Anja Pöche – soprano
Savina Yannatou – improvising voice
Matthew Brook – bass baritone
Barry Guy – double bass and conductor

Poems by the Scottish poet Edwin Morgan and the Irish poet Kerry Hardie as well as Samuel Beckett’s famous “Ping” form the backbone of Barry Guy’s composition Time Passing… The three poets co-exist within a musical framework with an interesting tension between Morgan’s “EPILOGUE:SEVEN DECADES” ( a series of observations of his passing years but with a sharp eye to the future ) and Hardie’s analysis of the minutiae of particular moments in her life which uncannily seem to resonate with the Morgan text suggesting a subconscious narrative. Contrasting this and representing a kind of sine qua non of existence, the Beckett text “Ping” distils and internalizes the sentiments of Hardie and Morgan.

Structurally and almost Sisyphean, six sections of the work climb inexorably towards the apogee where Beckett’s “PING” presents us with an abstract world of contemplation and questioning. Following this, the next section takes us headlong into the twilight years with remembrance (Hardie) tempered by future ( Morgan), the Beckett having seemingly instigated a parting of the ways.

The live recording from the Huddersfield Contemporary Music Festival 2013 of this epic composition features the stunning achievement of the three singers Savina Yannatou, Anja Pöche and Matthew Brook as well as bass improvisations by Barry Guy who acted also as conductor of the brilliantly performing Camerata Zurich under the leadership of Igor Karsko.

Guy will be familiar to almost everyone reading this as one of the most important contrabassists in improvised music, and one of the key figures among first generation British free improvisers. Fewer, perhaps, know that Guy is not only classically trained but has regularly performed classical music, ranging from English plainsong to 20th century new music. While one can certainly get a sense of that range from his marvelous large ensemble composing, the voice- focused Time Passing makes his fluency in various idioms even clearer.

_Extracted material_
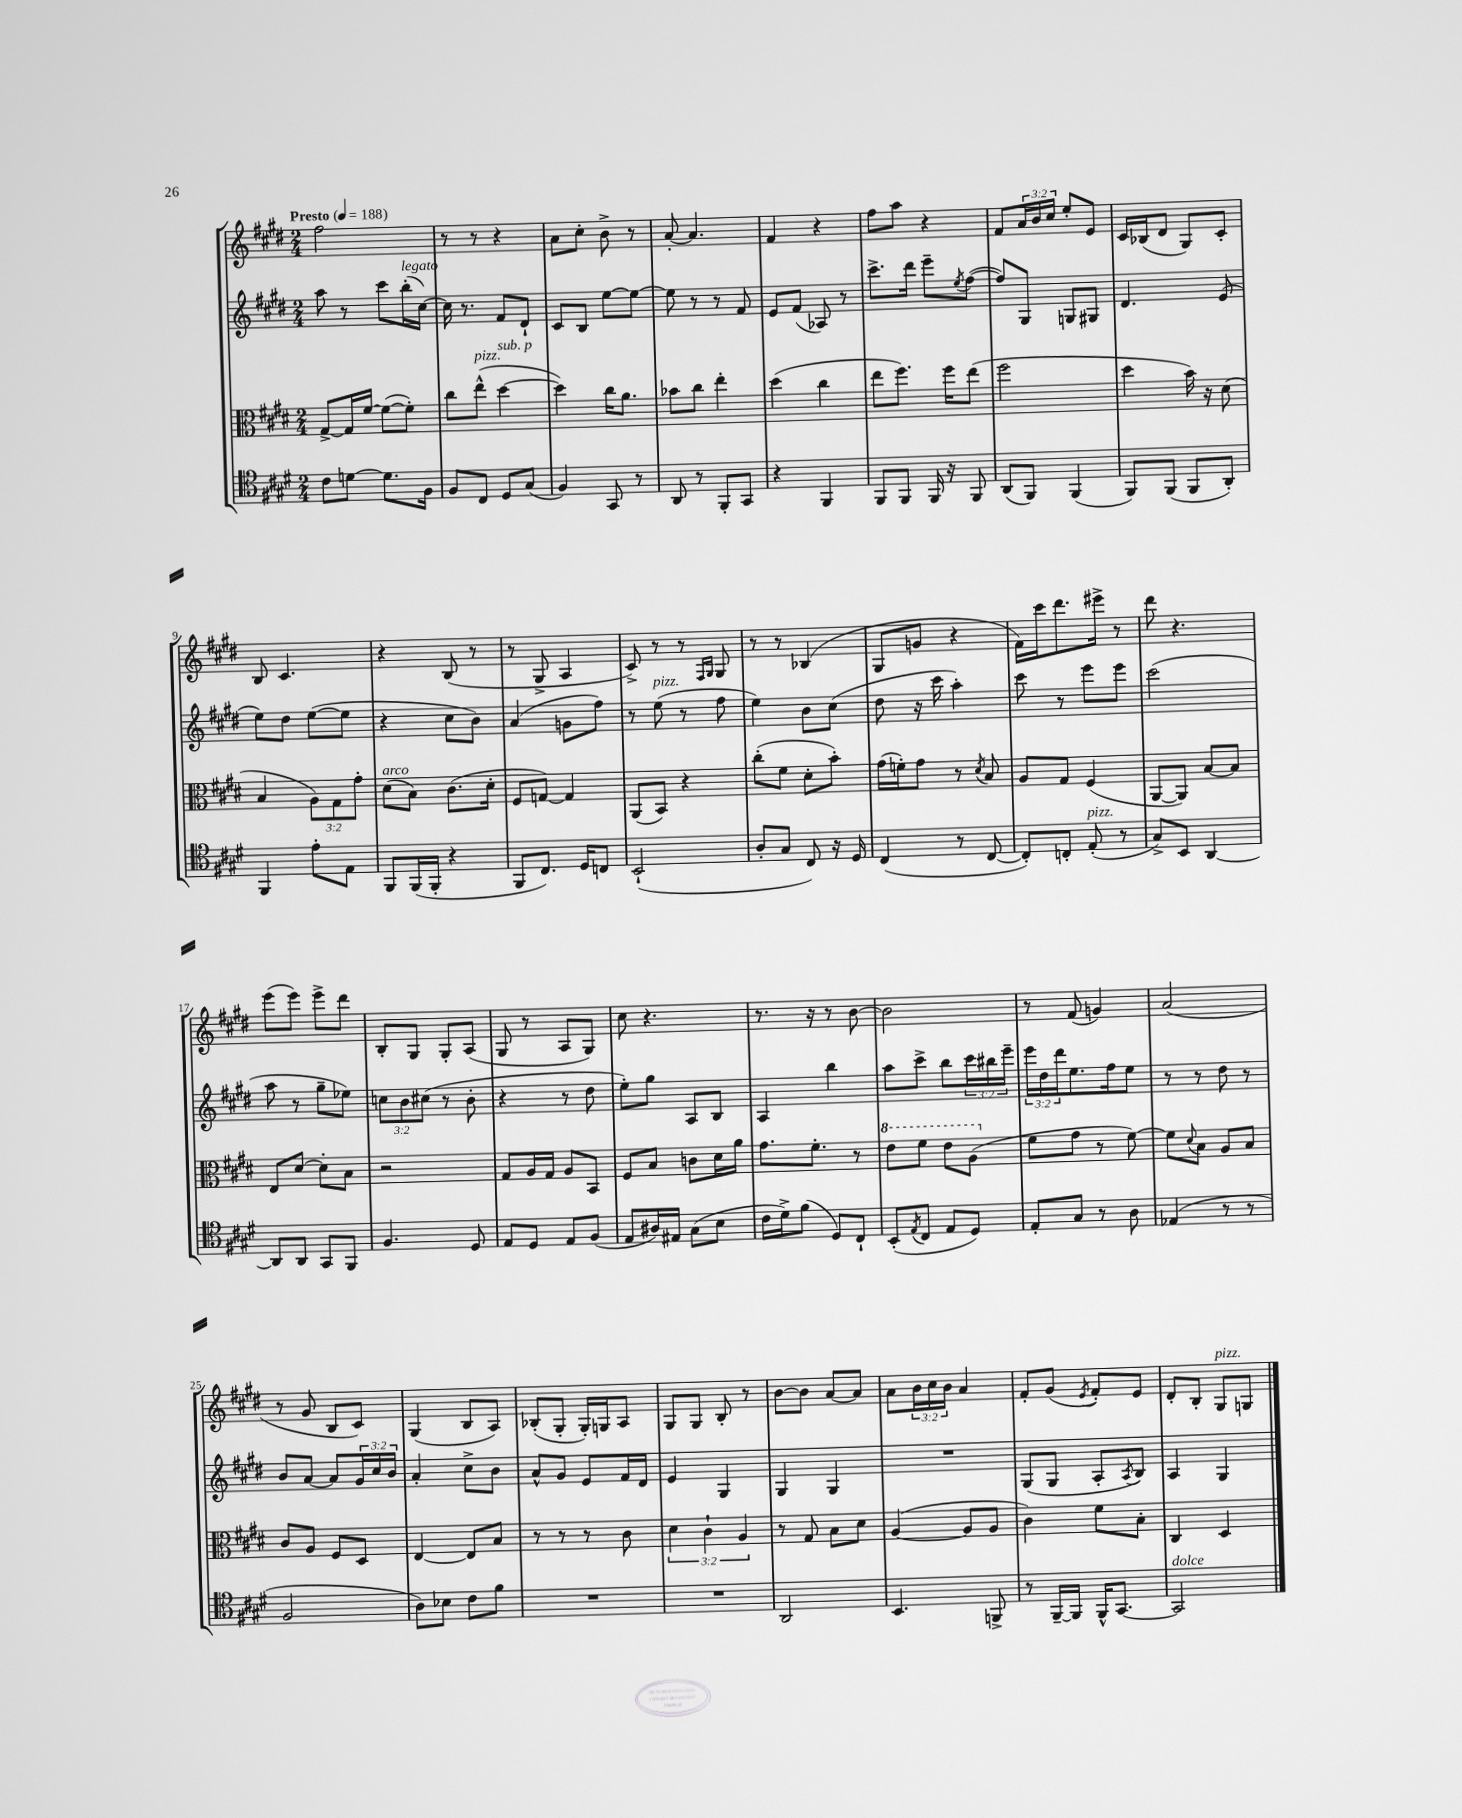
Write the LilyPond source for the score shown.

<<
\new StaffGroup <<
\new Staff = "s0" {
    \clef treble \key e \major \numericTimeSignature \time 2/4 \override Staff.TupletNumber.text = #tuplet-number::calc-fraction-text \tempo "Presto" 4 = 188
    fis''2 |
    r8 r8 r4 |
    a'8 cis''8-. b'8-> r8 |
    a'8~-. a'4. |
    fis'4 r4 |
    fis''8 a''8 r4 |
    fis'8 \tuplet 3/2 { a'16 b'16 cis''16 } e''8-. e'8 |
    cis'16 bes16( dis'8 gis8) cis'8-. |
    b8 cis'4. |
    r4 b8( r8 |
    r8 gis8-> a4 |
    cis'8->) r8 r8 \grace { fis16 gis16 } gis8 |
    r8 r8 bes4( |
    gis8 g'8 r4 |
    fis'16) cis'''16 dis'''8. eis'''16-> r8 |
    dis'''8 r4. |
    e'''8( e'''8) e'''8-> dis'''8 |
    b8-. gis8 gis8-. a8( |
    gis8 r8 a8 gis8) |
    cis''8 r4. |
    r8. r16 r8 b'8~ |
    b'2 |
    r8 fis'8( g'4) |
    a'2( |
    r8 gis'8 b8 cis'8) |
    gis4( b8 a8) |
    bes8-.( gis8-. gis16-.) g16 a8 |
    gis8 gis8 b8-. r8 |
    b'8~ b'8 a'8~ a'8 |
    a'8 \tuplet 3/2 { b'16 cis''16 b'16 } a'4 |
    fis'8-. gis'8( \acciaccatura { e'8 } fis'8-.) e'8 |
    dis'8-. b8-. gis8^\markup { \italic "pizz." } g8 \bar "|." |
}
\new Staff = "s1" {
    \clef treble \key e \major \numericTimeSignature \time 2/4 \override Staff.TupletNumber.text = #tuplet-number::calc-fraction-text
    a''8 r8 cis'''8 b''16-.^\markup { \italic "legato" }( cis''16~) |
    cis''16 r8. fis'8 dis'8-! |
    cis'8 b8 e''8~ e''8~ |
    e''8 r8 r8 fis'8 |
    e'8 fis'8( aes8) r8 |
    cis'''8.-> dis'''16 e'''8-- \acciaccatura { e''8 } fis''8~( |
    fis''8) gis8 g8 gis8 |
    dis'4. e'8( |
    e''8) dis''8 e''8~( e''8 |
    r4 cis''8 b'8) |
    a'4( g'8 fis''8) |
    r8 e''8^\markup { \italic "pizz." }( r8 fis''8 |
    e''4) b'8 cis''8( |
    dis''8 r16 cis'''16 a''4-.) |
    cis'''8 r8 e'''8 e'''8 |
    cis'''2( |
    a''8 r8 gis''8-- ees''8) |
    \tuplet 3/2 { c''8 b'8 cis''8( } r8 b'8-. |
    r4 r8 dis''8 |
    e''8-.) gis''8 a8 b8 |
    a4 b''4 |
    a''8 cis'''8-> b''8 \tuplet 3/2 { cis'''16 bis''16 e'''16-- } |
    \tuplet 3/2 { e'''16 dis''16 dis'''16 } e''8. fis''16 e''8 |
    r8 r8 dis''8 r8 |
    b'8 a'8~ a'8 \tuplet 3/2 { gis'16 cis''16 b'16 } |
    a'4-. cis''8-> b'8 |
    a'8-^ gis'8 e'8 fis'16 dis'16 |
    e'4 gis4 |
    gis4 gis4 |
    R2 |
    gis8( gis8 a8-. \acciaccatura { a8 } b8) |
    a4 gis4 \bar "|." |
}
\new Staff = "s2" {
    \clef alto \key e \major \numericTimeSignature \time 2/4 \override Staff.TupletNumber.text = #tuplet-number::calc-fraction-text
    gis8~-> gis16 fis'16~ fis'8~( fis'8-.) |
    cis''8 e''8-^^\markup { \italic "pizz." }( dis''4~^\markup { \italic "sub. p" } |
    dis''4) cis''16 a'8. |
    bes'8 cis''8 e''4-. |
    dis''4( cis''4 |
    e''8 fis''8.) fis''16 e''8( |
    fis''2 |
    dis''4 b'16) r16 dis'8( |
    b4 \tuplet 3/2 { a8) gis8 gis'8-. } |
    dis'8^\markup { \italic "arco" }( b8) cis'8.( dis'16-. |
    fis8 g8~) g4 |
    a,8( b,8) r4 |
    cis''8-.( fis'8 dis'8-. b'8-.) |
    gis'16( f'16-.) gis'8 r8 \acciaccatura { dis'8 } b8 |
    a8 gis8 fis4( |
    a,8~ a,8) b8~ b8 |
    e8 dis'8~ dis'8-. b8 |
    r2 |
    gis8 a16 gis16 a8 b,8 |
    fis8 b8 c'8 dis'16 a'16 |
    gis'8. fis'8.-. r8 |
    \ottava #1 e''8 fis''8 e''8 a'8( \ottava #0 |
    fis'8 gis'8 r8 fis'8~) |
    fis'8 \appoggiatura { dis'8 } b8 a8 b8 |
    cis'8 a8 fis8 dis8 |
    e4~ e8 b8 |
    r8 r8 r8 cis'8 |
    \tuplet 3/2 { dis'4 cis'4-! a4 } |
    r8 gis8 b8 dis'8 |
    a4~( a8 a8 |
    cis'4) fis'8 b8-. |
    cis4 dis4 \bar "|." |
}
\new Staff = "s3" {
    \clef tenor \key e \major \numericTimeSignature \time 2/4
    cis'8 d'8~ d'8. fis16 |
    fis8 cis8 dis8 gis8( |
    fis4) gis,8 r8 |
    a,8 r8 fis,8-. gis,8 |
    r4 fis,4 |
    fis,8 fis,8 fis,16 r16 fis,8 |
    a,8( fis,8) fis,4( |
    fis,8) fis,8( fis,8 a,8-.) |
    fis,4 e'8-. e8 |
    fis,8 fis,16( fis,16-. r4 |
    fis,8 cis8.) dis16 c8 |
    b,2-!( |
    a8-. gis8 cis8) r16 dis16 |
    cis4( r8 cis8~ |
    cis8-.) c8-. e8-.^\markup { \italic "pizz." }( r8 |
    gis8->) b,8 a,4~ |
    a,8 a,8 gis,8 fis,8 |
    fis4. dis8 |
    e8 dis8 e8 fis8( |
    e8 ais16) eis16 gis8( b8 |
    cis'16 dis'16->) fis'8( dis8) cis8-! |
    b,8-.( \acciaccatura { e8 } cis8 e8 dis8) |
    e8-. gis8 r8 a8 |
    ees4( r8 r8 |
    fis2 |
    a8) bes8 cis'8 fis'8 |
    R2 |
    R2 |
    a,2 |
    b,4. f,8-> |
    r8 fis,16~-- fis,16 fis,16-^ gis,8.~ |
    gis,2^\markup { \italic "dolce" } \bar "|." |
}
>>
>>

_Exercise objective_
Translate this sentence from the text on Barry Guy's Time Passing into French: "Guy will be familiar to almost everyone reading this as one of the most important contrabassists in improvised music, and one of the key figures among first generation British free improvisers." The entries stand apart from the text and are their own material.

_Expected answer_
Presque tous ceux qui lisent ces lignes connaissent sans doute Guy comme l'un des contrebassistes les plus importants de la musique improvisée et comme l'une des figures clés de la première génération d'improvisateurs libres britanniques.